Alvin Chau, Suncity’s boss, has been detained in Macau, the world’s richest gambling market. The Wenzhou government has requested Chau’s extradition in order to face a string of criminal charges in Zhejiang. The government claims that Chau orchestrated a cross-border illegal gambling syndicate and warranted issuing an order for his arrest this week.
Alvin Chau Topples an Industry
Alvin Chau is accused of making a fortune by organizing channels to allow the richest citizens of China to gamble from offshore and cross-border. This is illegal in China.
Macau, one of two SARs under the People’s Republic of China, is an autonomous area that follows China’s “one government, two system” policy. It is free and independent to set its own laws about gambling. China allows its citizens to visit Macau, but gambling is not allowed on the mainland.
The rule has been broken for decades by casinos partnering with VIP junkets groups like Chau’s Suncity. The casinos create private gaming rooms for trip organizers and manage them. The junkets will keep the VIP rooms busy for mainland high-rollers. In exchange, the casinos split some of the gaming revenue.
Junkets work in secret on the mainland to recruit such clients for Macau. They lure them in with free perks such private flights to Macau, and accommodations at five-star luxury resorts.
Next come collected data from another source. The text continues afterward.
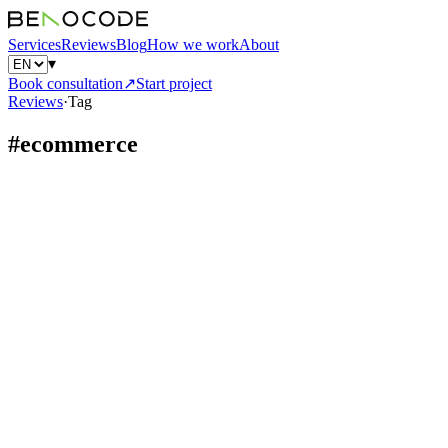
Services
Reviews
Blog
How we work
About
▾
Book consultation
↗
Start project
Reviews
·
Tag
#
ecommerce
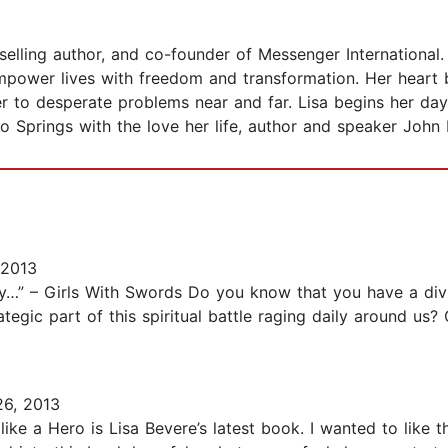
-selling author, and co-founder of Messenger International. 
ower lives with freedom and transformation. Her heart br
wer to desperate problems near and far. Lisa begins her d
do Springs with the love her life, author and speaker John 
 2013
y…” – Girls With Swords Do you know that you have a di
gic part of this spiritual battle raging daily around us? 
26, 2013
ike a Hero is Lisa Bevere’s latest book. I wanted to like 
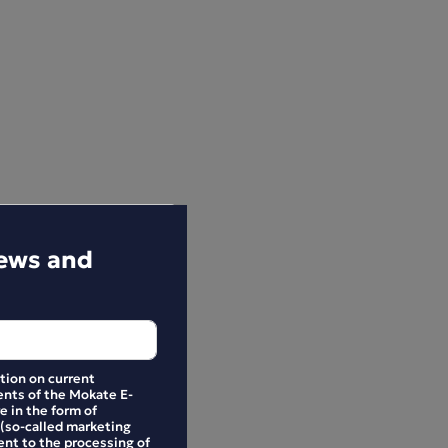
news and
ation on current
nts of the Mokate E-
e in the form of
 (so-called marketing
ent to the processing of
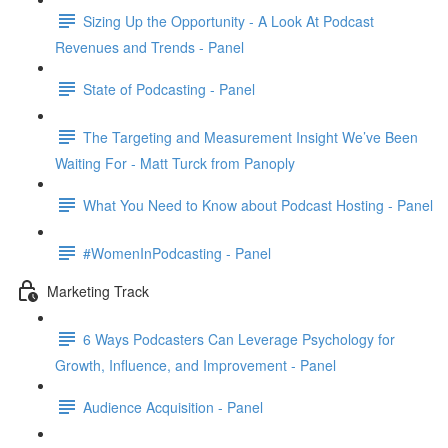
Sizing Up the Opportunity - A Look At Podcast
Revenues and Trends - Panel
State of Podcasting - Panel
The Targeting and Measurement Insight We’ve Been
Waiting For - Matt Turck from Panoply
What You Need to Know about Podcast Hosting - Panel
#WomenInPodcasting - Panel
Marketing Track
6 Ways Podcasters Can Leverage Psychology for
Growth, Influence, and Improvement - Panel
Audience Acquisition - Panel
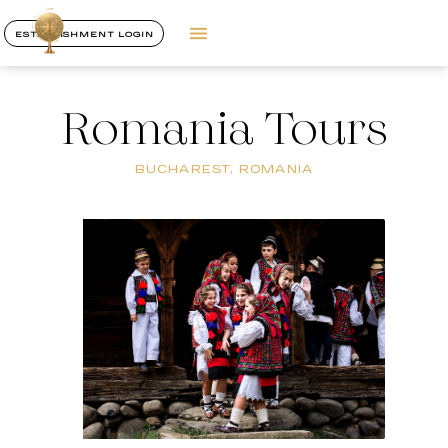
ESTABLISHMENT LOGIN
Romania Tours
BUCHAREST, ROMANIA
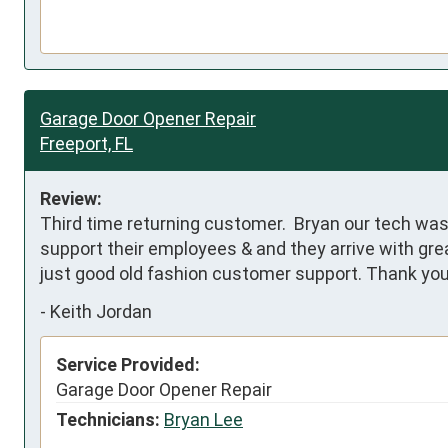
Garage Door Opener Repair
Freeport, FL
Review:
Third time returning customer.  Bryan our tech wa
support their employees & and they arrive with grea
just good old fashion customer support. Thank yo
-
Keith Jordan
Service Provided:
Garage Door Opener Repair
Technicians:
Bryan Lee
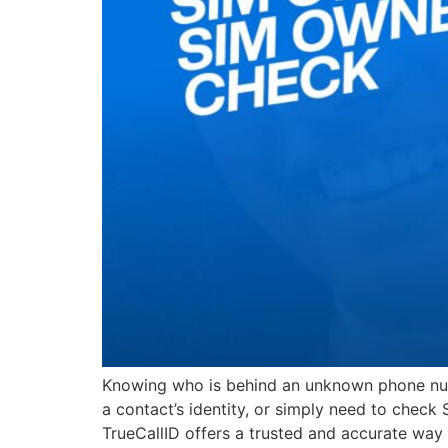
Knowing who is behind an unknown phone numb
a contact’s identity, or simply need to check
TrueCallID offers a trusted and accurate way 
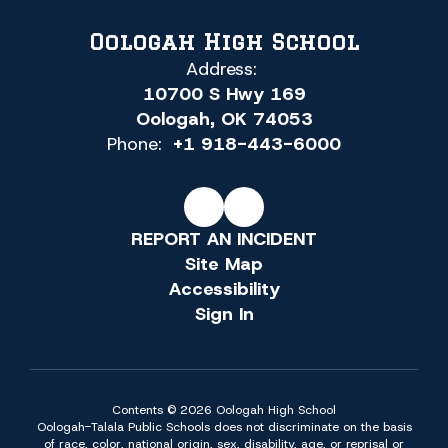
Oologah High School
Address:
10700 S Hwy 169
Oologah, OK 74053
Phone:
+1 918-443-6000
REPORT AN INCIDENT
Site Map
Accessibility
Sign In
Contents © 2026 Oologah High School
Oologah-Talala Public Schools does not discriminate on the basis
of race, color, national origin, sex, disability, age, or reprisal or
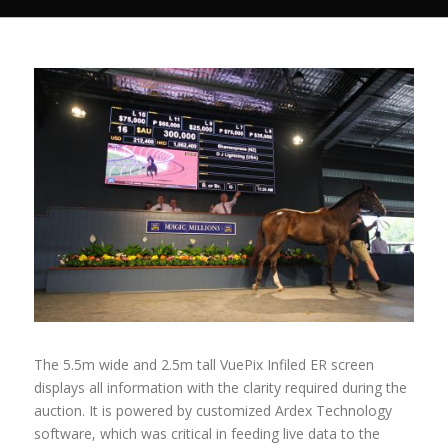
The 5.5m wide and 2.5m tall VuePix Infiled ER screen
displays all information with the clarity required during the
auction. It is powered by customized Ardex Technology
software, which was critical in feeding live data to the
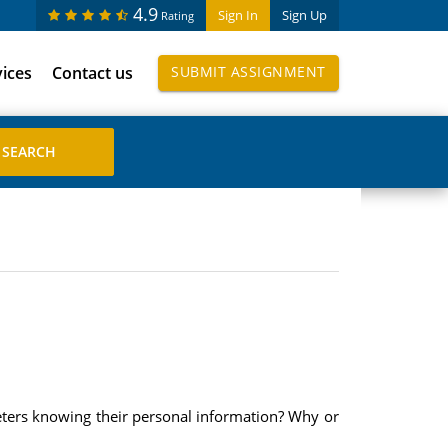
4.9
Sign In
Sign Up
Rating
vices
Contact us
SUBMIT ASSIGNMENT
eters knowing their personal information? Why or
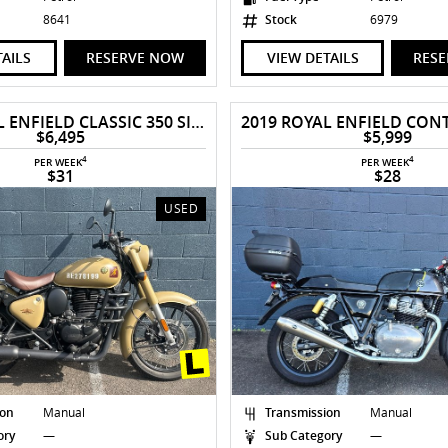
8641
Stock
6979
TAILS
RESERVE NOW
VIEW DETAILS
RES
2022 ROYAL ENFIELD CLASSIC 350 SIGNALS
$6,495
$5,999
4
4
PER WEEK
PER WEEK
$31
$28
USED
ion
Manual
Transmission
Manual
ory
—
Sub Category
—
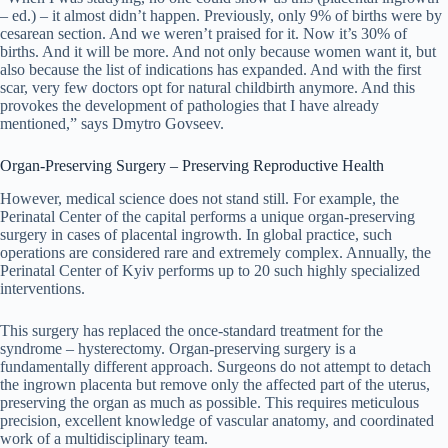
– ed.) – it almost didn’t happen. Previously, only 9% of births were by
cesarean section. And we weren’t praised for it. Now it’s 30% of
births. And it will be more. And not only because women want it, but
also because the list of indications has expanded. And with the first
scar, very few doctors opt for natural childbirth anymore. And this
provokes the development of pathologies that I have already
mentioned,” says Dmytro Govseev.
Organ-Preserving Surgery – Preserving Reproductive Health
However, medical science does not stand still. For example, the
Perinatal Center of the capital performs a unique organ-preserving
surgery in cases of placental ingrowth. In global practice, such
operations are considered rare and extremely complex. Annually, the
Perinatal Center of Kyiv performs up to 20 such highly specialized
interventions.
This surgery has replaced the once-standard treatment for the
syndrome – hysterectomy. Organ-preserving surgery is a
fundamentally different approach. Surgeons do not attempt to detach
the ingrown placenta but remove only the affected part of the uterus,
preserving the organ as much as possible. This requires meticulous
precision, excellent knowledge of vascular anatomy, and coordinated
work of a multidisciplinary team.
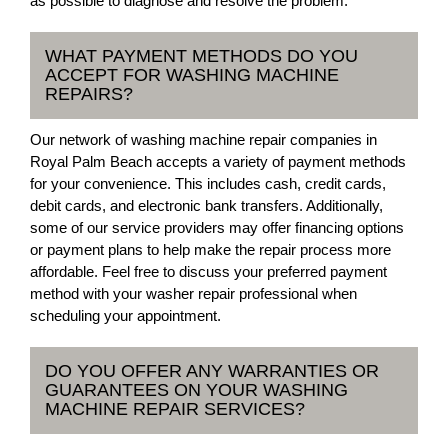
as possible to diagnose and resolve the problem.
WHAT PAYMENT METHODS DO YOU
ACCEPT FOR WASHING MACHINE
REPAIRS?
Our network of washing machine repair companies in
Royal Palm Beach accepts a variety of payment methods
for your convenience. This includes cash, credit cards,
debit cards, and electronic bank transfers. Additionally,
some of our service providers may offer financing options
or payment plans to help make the repair process more
affordable. Feel free to discuss your preferred payment
method with your washer repair professional when
scheduling your appointment.
DO YOU OFFER ANY WARRANTIES OR
GUARANTEES ON YOUR WASHING
MACHINE REPAIR SERVICES?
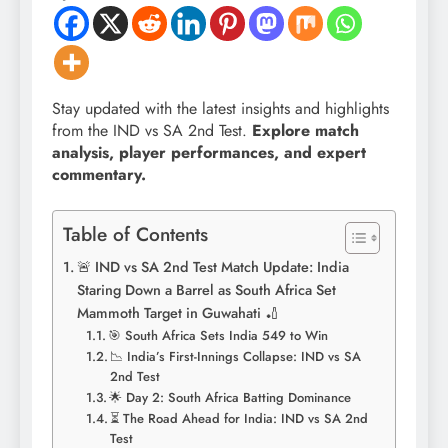
Stay updated with the latest insights and highlights
from the IND vs SA 2nd Test.
Explore match
analysis, player performances, and expert
commentary.
Table of Contents
🚨 IND vs SA 2nd Test Match Update: India
Staring Down a Barrel as South Africa Set
Mammoth Target in Guwahati 🏏
🎯 South Africa Sets India 549 to Win
📉 India’s First-Innings Collapse: IND vs SA
2nd Test
🌟 Day 2: South Africa Batting Dominance
⏳ The Road Ahead for India: IND vs SA 2nd
Test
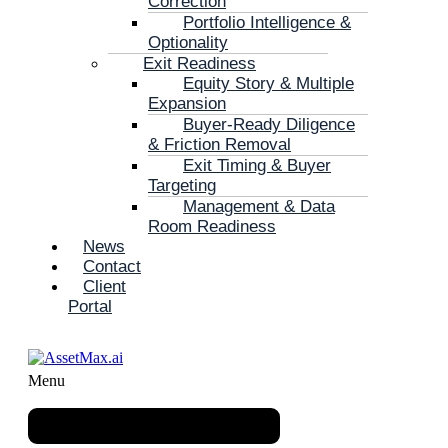
Correction
Portfolio Intelligence &
Optionality
Exit Readiness
Equity Story & Multiple
Expansion
Buyer-Ready Diligence
& Friction Removal
Exit Timing & Buyer
Targeting
Management & Data
Room Readiness
News
Contact
Client
Portal
Menu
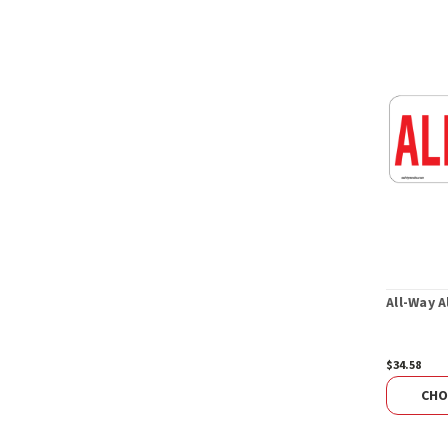
All-Way 
$34.58
CHO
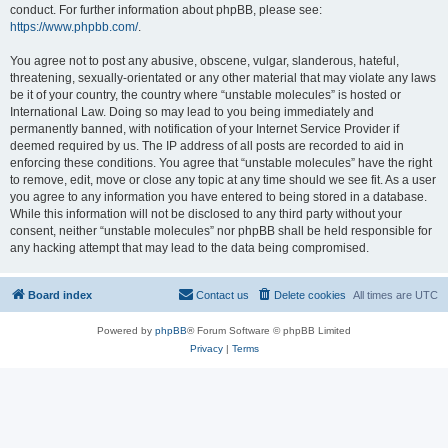
conduct. For further information about phpBB, please see:
https://www.phpbb.com/
.
You agree not to post any abusive, obscene, vulgar, slanderous, hateful,
threatening, sexually-orientated or any other material that may violate any laws
be it of your country, the country where “unstable molecules” is hosted or
International Law. Doing so may lead to you being immediately and
permanently banned, with notification of your Internet Service Provider if
deemed required by us. The IP address of all posts are recorded to aid in
enforcing these conditions. You agree that “unstable molecules” have the right
to remove, edit, move or close any topic at any time should we see fit. As a user
you agree to any information you have entered to being stored in a database.
While this information will not be disclosed to any third party without your
consent, neither “unstable molecules” nor phpBB shall be held responsible for
any hacking attempt that may lead to the data being compromised.
Board index
Contact us
Delete cookies
All times are
UTC
Powered by
phpBB
® Forum Software © phpBB Limited
Privacy
|
Terms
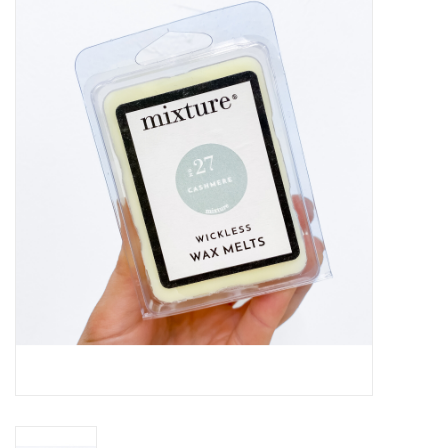
Handbags
Accessories
Bath & Body
Home Fragrance
Gifts
Home Decor
GIFT WRAP
Clearance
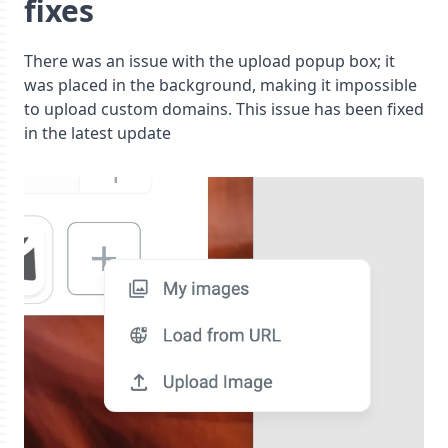
fixes
There was an issue with the upload popup box; it
was placed in the background, making it impossible
to upload custom domains. This issue has been fixed
in the latest update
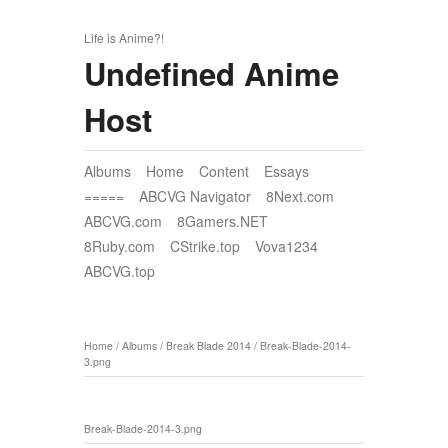
Life is Anime?!
Undefined Anime
Host
Albums
Home
Content
Essays
=====
ABCVG Navigator
8Next.com
ABCVG.com
8Gamers.NET
8Ruby.com
CStrike.top
Vova1234
ABCVG.top
Home
/
Albums
/
Break Blade 2014
/
Break-Blade-2014-
3.png
Break-Blade-2014-3.png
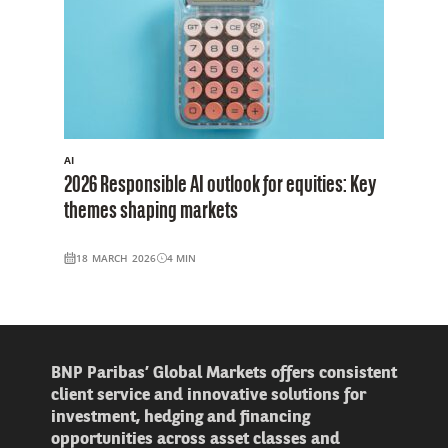
AI
2026 Responsible AI outlook for equities: Key
themes shaping markets
18 MARCH 2026
4
MIN
BNP Paribas’ Global Markets offers consistent
client service and innovative solutions for
investment, hedging and financing
opportunities across asset classes and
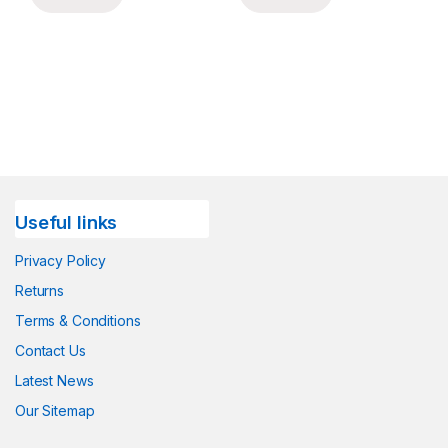
Useful links
Privacy Policy
Returns
Terms & Conditions
Contact Us
Latest News
Our Sitemap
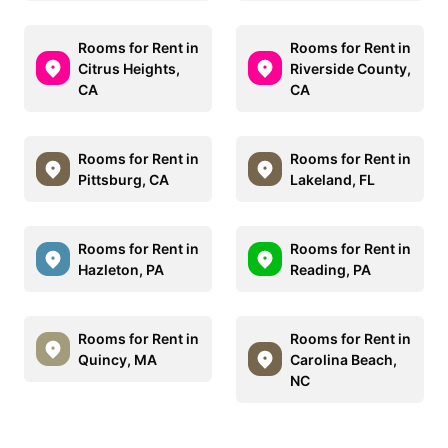
Rooms for Rent in
Rooms for Rent in
Citrus Heights,
Riverside County,
CA
CA
Rooms for Rent in
Rooms for Rent in
Pittsburg, CA
Lakeland, FL
Rooms for Rent in
Rooms for Rent in
Hazleton, PA
Reading, PA
Rooms for Rent in
Rooms for Rent in
Quincy, MA
Carolina Beach,
NC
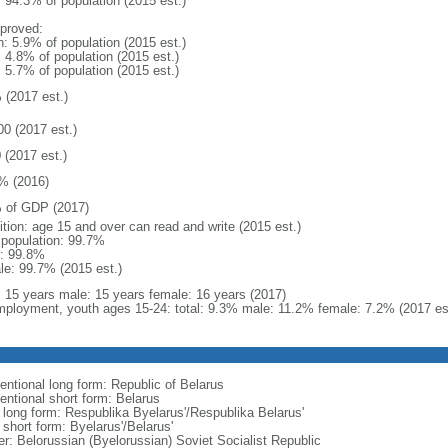
: 94.3% of population (2015 est.)
proved:
n: 5.9% of population (2015 est.)
: 4.8% of population (2015 est.)
: 5.7% of population (2015 est.)
 (2017 est.)
00 (2017 est.)
 (2017 est.)
% (2016)
 of GDP (2017)
ition: age 15 and over can read and write (2015 est.)
l population: 99.7%
: 99.8%
le: 99.7% (2015 est.)
l: 15 years male: 15 years female: 16 years (2017)
ployment, youth ages 15-24: total: 9.3% male: 11.2% female: 7.2% (2017 es
entional long form: Republic of Belarus
entional short form: Belarus
l long form: Respublika Byelarus'/Respublika Belarus'
 short form: Byelarus'/Belarus'
er: Belorussian (Byelorussian) Soviet Socialist Republic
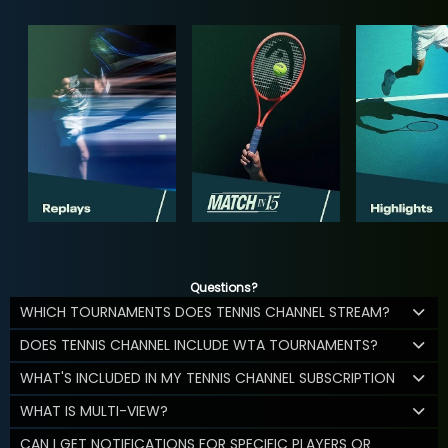
Questions?
WHICH TOURNAMENTS DOES TENNIS CHANNEL STREAM?
DOES TENNIS CHANNEL INCLUDE WTA TOURNAMENTS?
WHAT'S INCLUDED IN MY TENNIS CHANNEL SUBSCRIPTION
WHAT IS MULTI-VIEW?
CAN I GET NOTIFICATIONS FOR SPECIFIC PLAYERS OR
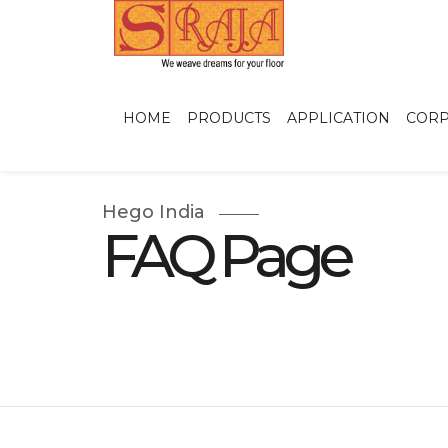
HOME
PRODUCTS
APPLICATION
CORP
Hego India
FAQ Page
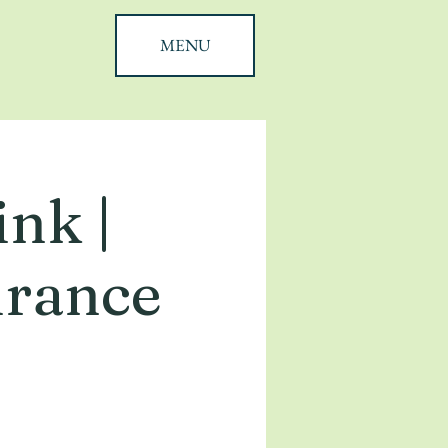
MENU
nk |
urance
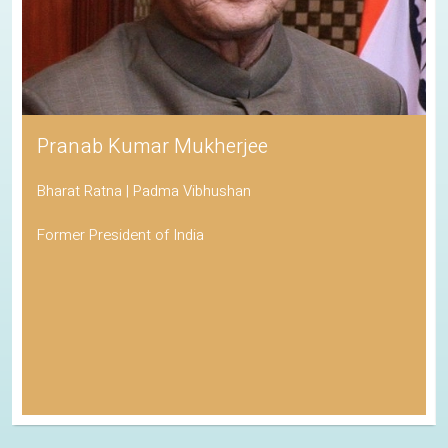
Pranab Kumar Mukherjee
Bharat Ratna | Padma Vibhushan
Former President of India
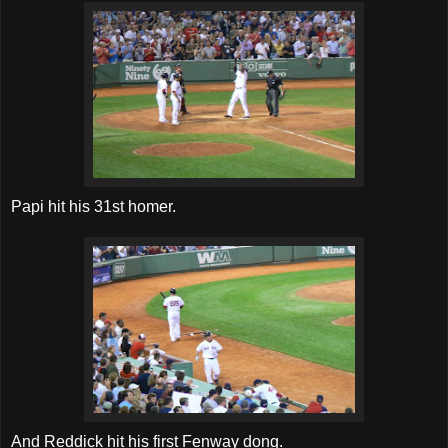
Papi hit his 31st homer.
And Reddick hit his first Fenway dong.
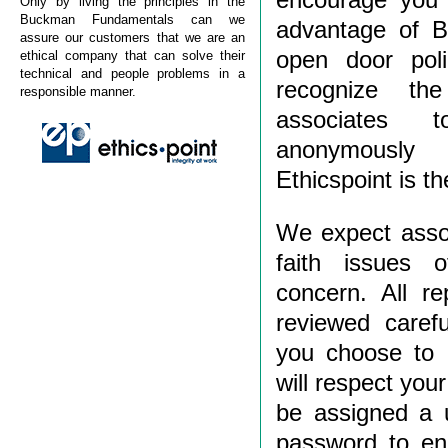
Only by living the principles in the
Buckman Fundamentals can we
advantage of B
assure our customers that we are an
open door pol
ethical company that can solve their
technical and people problems in a
recognize th
responsible manner.
associates 
anonymously 
Ethicspoint is t
We expect assoc
faith issues o
concern. All re
reviewed carefu
you choose to
will respect your
be assigned a 
password to ena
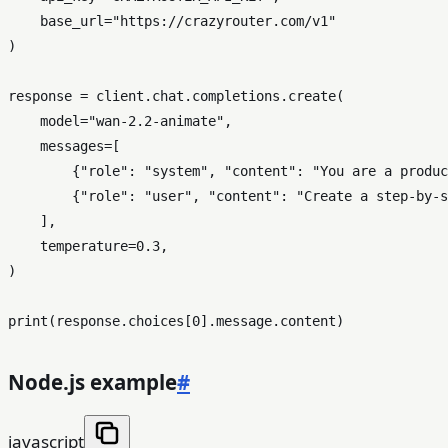
    base_url=
"https://crazyrouter.com/v1"
)

response = client.chat.completions.create(

    model=
"wan-2.2-animate"
,

    messages=[

        {
"role"
: 
"system"
, 
"content"
: 
"You are a produc
        {
"role"
: 
"user"
, 
"content"
: 
"Create a step-by-s
    ],

    temperature=
0.3
,

)

print
(response.choices[
0
Node.js example
#
javascript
Macau detained Chau, in part, following its own investigation, according to a notice from the Special Administrative Region (SAR). It added, “The information by mainland authorities revealed that Chau allegedly set up a cross-border gambling syndicate that illegally organized Chinese residents to travel to VIP junkets overseen by Chau and located outside the mainland in order to take part in cross-border gambling. Such activities concerned a huge amount of capital, and seriously hamper the country’s management of social order.”
More Fallout Coming
According to JP Morgan analysts, the arrest warrant issued by Chinese authorities for Suncity Group CEO Alvin Chau, along with subsequent arrests of 11 other people related to the group, was “really bad” for Macau’s junket sector, but should have no long-term effects on city’s casino operators.
Analysts DS Kim, Amanda Cheng and Livy Liu write that the warrant for Chau is not only a confirmation that China’s crackdown on cross-border gambling does include Macau, but also a significant boost in enforcement activity. It was the first major crackdown of a junket’s senior management and couldn’t have found a bigger target. Suncity was responsible for 40%-45% of the junket market.
They wrote that most of the detentions and arrests from the past six years focused on agents and foot soldiers who carried out illegal operations. Being arrested “for just running the junket and doing what seems to us like very normal junket activities should send a chill down the spine of any and all junkets, in our view,” they added. “We wouldn’t be surprised to see junket VIP revenues immediately contract in the coming weeks, perhaps by 30% to 50% from current run-rates.”
Even the United Nations responded to the news, an indication of the magnitude of the ordeal. Jeremy Douglas, the Regional Representative of the United Nations Office on Drugs and Crime (UNODC) for Southeast Asia and the Pacific, stated, “Chau’s arrest warrant is no doubt sending shockwaves through organized crime in Hong Kong and Macau, but also Cambodia, Laos, and the Philippines.”